Balzac would not have come back. Seeing her libertine illustrated by the irresistible, unique Arielle Dombasle is too much. The whole thing is funny. The actress throws herself wholeheartedly into her project, with the originality and excess of a Sapritch (blonde and pretty version). This total absence of naturalness is its trademark. She doesn't hesitate, shows her breasts, sings Handel, is always escorted by admirers like Amanda Lear during the disco era. We are constantly on the verge of ridicule, without knowing exactly which side. A thousand times better than Jeanne Dielman, 23 quai du Commerce, 1080 Brussels. IN.

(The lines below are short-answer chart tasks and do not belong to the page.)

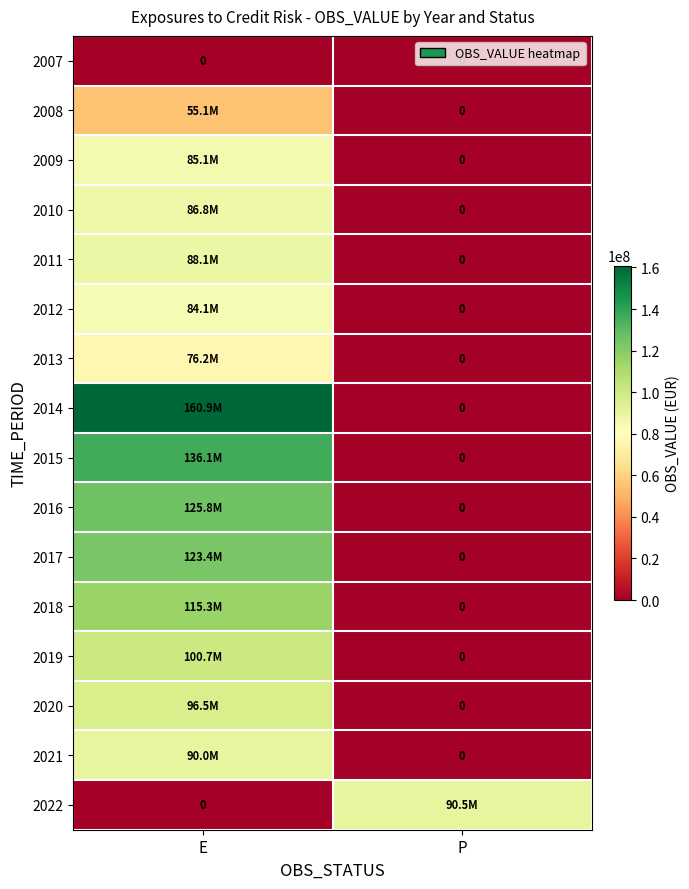

True or false: 2010 has a value of 86838884.0 at E.

True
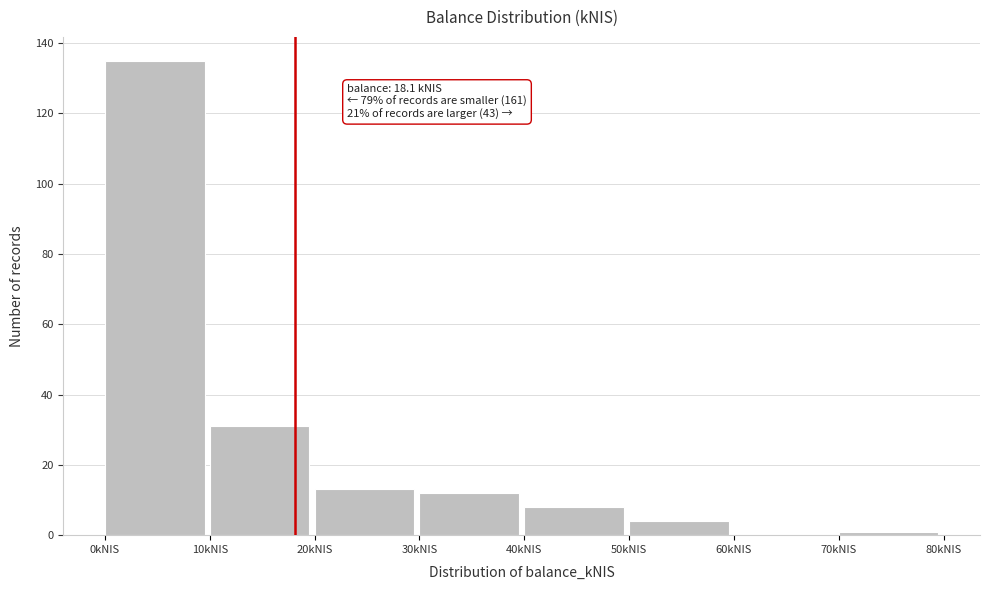

Which range on the x-axis has the tallest bar?

0 to 10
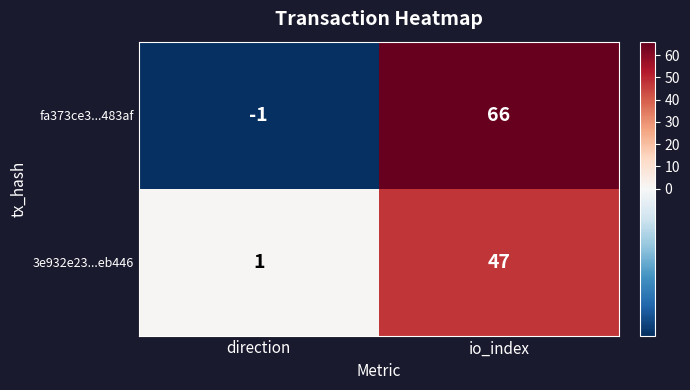

How many data points does each series have?

2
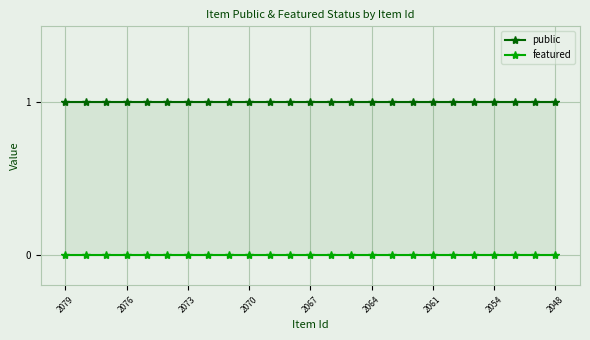

True or false: public and featured cross at least once.

False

Drama by Philippe Garrel, 1h35

Since the investigation published in Mediapart on August 30 in which several actresses (including Anna Mouglalis and Clotilde Hesme) testify to non-consensual kisses on the part of Philippe Garrel, we can imagine the embarrassment of his children, the actors Louis, Esther and Léna . They are starring in their father's latest film. Through a family of puppeteers, Le Grand Chariot speaks of the weight of inheritance, the difficulty of freeing oneself, the life of an artist and love. A disturbing abyss.

Drama by Catherine Breillat, 1h44

Anne secretly succumbs to the charm of Théo, her stepson, who imagines himself to be the reincarnation of Tadzio from Death in Venice. We see that in the region the Bovarys spend their free time without worrying about morality. Oh dear, Breillat is going strong. Lovebirds are really lazy people, the thing usually happens at home, which avoids hotel costs and gossip from the neighbors. Let's call it a domestic accident. The two hours are on the screen. There is displayed a great naivety, blushes that are no longer in season, an old-fashioned audacity. Last Summer, a remake of a Danish film that no one has seen, looks like Chabrol under bromide. It would make a nice first film. This is the fourteenth signed by Catherine Breillat. Find the mistake. IN.